**Exercise description**
Reproduce the lines for all of the material below, replacing every "scientific name" with "species" and leaving everything else unchanged.

**Data provided**
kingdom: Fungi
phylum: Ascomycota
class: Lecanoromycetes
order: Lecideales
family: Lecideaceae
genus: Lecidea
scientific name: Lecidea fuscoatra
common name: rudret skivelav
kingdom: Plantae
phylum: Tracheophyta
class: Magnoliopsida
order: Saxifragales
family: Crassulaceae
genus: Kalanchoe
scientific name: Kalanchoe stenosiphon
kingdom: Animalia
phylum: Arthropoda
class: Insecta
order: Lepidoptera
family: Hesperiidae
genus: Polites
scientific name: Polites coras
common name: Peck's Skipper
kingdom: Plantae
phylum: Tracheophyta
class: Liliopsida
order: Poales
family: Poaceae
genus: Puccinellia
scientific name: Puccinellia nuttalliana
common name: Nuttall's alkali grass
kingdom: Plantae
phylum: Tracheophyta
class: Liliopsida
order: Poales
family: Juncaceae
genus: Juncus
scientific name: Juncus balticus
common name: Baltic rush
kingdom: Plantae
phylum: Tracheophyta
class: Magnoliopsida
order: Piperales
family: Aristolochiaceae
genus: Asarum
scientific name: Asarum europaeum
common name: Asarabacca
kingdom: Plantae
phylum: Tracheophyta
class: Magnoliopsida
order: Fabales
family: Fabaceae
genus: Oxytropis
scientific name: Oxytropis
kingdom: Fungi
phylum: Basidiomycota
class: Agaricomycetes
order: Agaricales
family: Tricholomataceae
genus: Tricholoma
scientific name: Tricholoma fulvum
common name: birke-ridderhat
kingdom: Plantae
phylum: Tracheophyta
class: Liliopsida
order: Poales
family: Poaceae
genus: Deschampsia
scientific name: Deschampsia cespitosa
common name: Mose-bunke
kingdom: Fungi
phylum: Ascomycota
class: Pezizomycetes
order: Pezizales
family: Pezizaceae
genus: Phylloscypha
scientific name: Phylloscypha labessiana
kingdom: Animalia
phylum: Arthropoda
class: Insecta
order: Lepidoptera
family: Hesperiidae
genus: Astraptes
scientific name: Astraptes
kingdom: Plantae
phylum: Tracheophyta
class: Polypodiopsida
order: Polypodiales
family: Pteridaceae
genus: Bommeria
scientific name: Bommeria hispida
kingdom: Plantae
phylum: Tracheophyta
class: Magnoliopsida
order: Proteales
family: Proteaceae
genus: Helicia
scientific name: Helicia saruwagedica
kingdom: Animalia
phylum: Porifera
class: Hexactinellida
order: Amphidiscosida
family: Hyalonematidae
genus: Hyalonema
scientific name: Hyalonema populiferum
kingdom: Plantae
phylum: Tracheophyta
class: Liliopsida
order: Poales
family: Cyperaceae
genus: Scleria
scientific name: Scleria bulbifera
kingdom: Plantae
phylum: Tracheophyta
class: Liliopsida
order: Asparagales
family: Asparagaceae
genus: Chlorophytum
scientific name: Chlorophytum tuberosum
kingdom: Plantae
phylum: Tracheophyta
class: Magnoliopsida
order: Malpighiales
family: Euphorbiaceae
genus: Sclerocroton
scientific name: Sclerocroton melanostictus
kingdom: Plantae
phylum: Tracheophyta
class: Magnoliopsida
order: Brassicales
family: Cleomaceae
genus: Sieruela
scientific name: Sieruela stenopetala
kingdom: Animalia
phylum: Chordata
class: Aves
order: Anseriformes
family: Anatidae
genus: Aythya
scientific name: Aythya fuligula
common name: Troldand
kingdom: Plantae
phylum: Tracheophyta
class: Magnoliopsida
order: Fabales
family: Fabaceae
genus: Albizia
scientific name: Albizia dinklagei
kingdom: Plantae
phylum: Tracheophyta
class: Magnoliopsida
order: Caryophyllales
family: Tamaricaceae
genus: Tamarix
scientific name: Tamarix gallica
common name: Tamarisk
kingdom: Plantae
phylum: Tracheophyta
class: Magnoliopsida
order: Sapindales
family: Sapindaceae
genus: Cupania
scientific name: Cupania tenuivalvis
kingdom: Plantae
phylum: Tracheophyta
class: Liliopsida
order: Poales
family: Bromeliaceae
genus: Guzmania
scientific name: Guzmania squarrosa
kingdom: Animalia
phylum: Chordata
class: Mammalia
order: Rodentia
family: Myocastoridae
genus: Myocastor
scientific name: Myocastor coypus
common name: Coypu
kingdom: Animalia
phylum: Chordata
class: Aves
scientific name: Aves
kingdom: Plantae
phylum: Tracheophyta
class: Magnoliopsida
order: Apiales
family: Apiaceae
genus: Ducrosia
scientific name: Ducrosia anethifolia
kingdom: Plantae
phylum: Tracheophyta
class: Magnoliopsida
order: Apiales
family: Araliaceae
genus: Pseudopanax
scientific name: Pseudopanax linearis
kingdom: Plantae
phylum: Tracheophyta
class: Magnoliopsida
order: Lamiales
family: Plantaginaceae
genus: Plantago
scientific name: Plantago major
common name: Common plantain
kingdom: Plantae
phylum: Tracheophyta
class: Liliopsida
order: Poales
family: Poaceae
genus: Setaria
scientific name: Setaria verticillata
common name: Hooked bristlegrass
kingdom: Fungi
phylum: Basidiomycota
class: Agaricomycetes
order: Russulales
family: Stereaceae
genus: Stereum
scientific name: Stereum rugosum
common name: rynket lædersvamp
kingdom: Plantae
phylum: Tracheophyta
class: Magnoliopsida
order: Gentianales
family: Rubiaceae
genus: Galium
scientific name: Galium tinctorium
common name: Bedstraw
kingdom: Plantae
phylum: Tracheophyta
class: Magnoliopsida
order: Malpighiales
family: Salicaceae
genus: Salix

**Exercise answer**
kingdom: Fungi
phylum: Ascomycota
class: Lecanoromycetes
order: Lecideales
family: Lecideaceae
genus: Lecidea
species: Lecidea fuscoatra
common name: rudret skivelav
kingdom: Plantae
phylum: Tracheophyta
class: Magnoliopsida
order: Saxifragales
family: Crassulaceae
genus: Kalanchoe
species: Kalanchoe stenosiphon
kingdom: Animalia
phylum: Arthropoda
class: Insecta
order: Lepidoptera
family: Hesperiidae
genus: Polites
species: Polites coras
common name: Peck's Skipper
kingdom: Plantae
phylum: Tracheophyta
class: Liliopsida
order: Poales
family: Poaceae
genus: Puccinellia
species: Puccinellia nuttalliana
common name: Nuttall's alkali grass
kingdom: Plantae
phylum: Tracheophyta
class: Liliopsida
order: Poales
family: Juncaceae
genus: Juncus
species: Juncus balticus
common name: Baltic rush
kingdom: Plantae
phylum: Tracheophyta
class: Magnoliopsida
order: Piperales
family: Aristolochiaceae
genus: Asarum
species: Asarum europaeum
common name: Asarabacca
kingdom: Plantae
phylum: Tracheophyta
class: Magnoliopsida
order: Fabales
family: Fabaceae
genus: Oxytropis
species: Oxytropis
kingdom: Fungi
phylum: Basidiomycota
class: Agaricomycetes
order: Agaricales
family: Tricholomataceae
genus: Tricholoma
species: Tricholoma fulvum
common name: birke-ridderhat
kingdom: Plantae
phylum: Tracheophyta
class: Liliopsida
order: Poales
family: Poaceae
genus: Deschampsia
species: Deschampsia cespitosa
common name: Mose-bunke
kingdom: Fungi
phylum: Ascomycota
class: Pezizomycetes
order: Pezizales
family: Pezizaceae
genus: Phylloscypha
species: Phylloscypha labessiana
kingdom: Animalia
phylum: Arthropoda
class: Insecta
order: Lepidoptera
family: Hesperiidae
genus: Astraptes
species: Astraptes
kingdom: Plantae
phylum: Tracheophyta
class: Polypodiopsida
order: Polypodiales
family: Pteridaceae
genus: Bommeria
species: Bommeria hispida
kingdom: Plantae
phylum: Tracheophyta
class: Magnoliopsida
order: Proteales
family: Proteaceae
genus: Helicia
species: Helicia saruwagedica
kingdom: Animalia
phylum: Porifera
class: Hexactinellida
order: Amphidiscosida
family: Hyalonematidae
genus: Hyalonema
species: Hyalonema populiferum
kingdom: Plantae
phylum: Tracheophyta
class: Liliopsida
order: Poales
family: Cyperaceae
genus: Scleria
species: Scleria bulbifera
kingdom: Plantae
phylum: Tracheophyta
class: Liliopsida
order: Asparagales
family: Asparagaceae
genus: Chlorophytum
species: Chlorophytum tuberosum
kingdom: Plantae
phylum: Tracheophyta
class: Magnoliopsida
order: Malpighiales
family: Euphorbiaceae
genus: Sclerocroton
species: Sclerocroton melanostictus
kingdom: Plantae
phylum: Tracheophyta
class: Magnoliopsida
order: Brassicales
family: Cleomaceae
genus: Sieruela
species: Sieruela stenopetala
kingdom: Animalia
phylum: Chordata
class: Aves
order: Anseriformes
family: Anatidae
genus: Aythya
species: Aythya fuligula
common name: Troldand
kingdom: Plantae
phylum: Tracheophyta
class: Magnoliopsida
order: Fabales
family: Fabaceae
genus: Albizia
species: Albizia dinklagei
kingdom: Plantae
phylum: Tracheophyta
class: Magnoliopsida
order: Caryophyllales
family: Tamaricaceae
genus: Tamarix
species: Tamarix gallica
common name: Tamarisk
kingdom: Plantae
phylum: Tracheophyta
class: Magnoliopsida
order: Sapindales
family: Sapindaceae
genus: Cupania
species: Cupania tenuivalvis
kingdom: Plantae
phylum: Tracheophyta
class: Liliopsida
order: Poales
family: Bromeliaceae
genus: Guzmania
species: Guzmania squarrosa
kingdom: Animalia
phylum: Chordata
class: Mammalia
order: Rodentia
family: Myocastoridae
genus: Myocastor
species: Myocastor coypus
common name: Coypu
kingdom: Animalia
phylum: Chordata
class: Aves
species: Aves
kingdom: Plantae
phylum: Tracheophyta
class: Magnoliopsida
order: Apiales
family: Apiaceae
genus: Ducrosia
species: Ducrosia anethifolia
kingdom: Plantae
phylum: Tracheophyta
class: Magnoliopsida
order: Apiales
family: Araliaceae
genus: Pseudopanax
species: Pseudopanax linearis
kingdom: Plantae
phylum: Tracheophyta
class: Magnoliopsida
order: Lamiales
family: Plantaginaceae
genus: Plantago
species: Plantago major
common name: Common plantain
kingdom: Plantae
phylum: Tracheophyta
class: Liliopsida
order: Poales
family: Poaceae
genus: Setaria
species: Setaria verticillata
common name: Hooked bristlegrass
kingdom: Fungi
phylum: Basidiomycota
class: Agaricomycetes
order: Russulales
family: Stereaceae
genus: Stereum
species: Stereum rugosum
common name: rynket lædersvamp
kingdom: Plantae
phylum: Tracheophyta
class: Magnoliopsida
order: Gentianales
family: Rubiaceae
genus: Galium
species: Galium tinctorium
common name: Bedstraw
kingdom: Plantae
phylum: Tracheophyta
class: Magnoliopsida
order: Malpighiales
family: Salicaceae
genus: Salix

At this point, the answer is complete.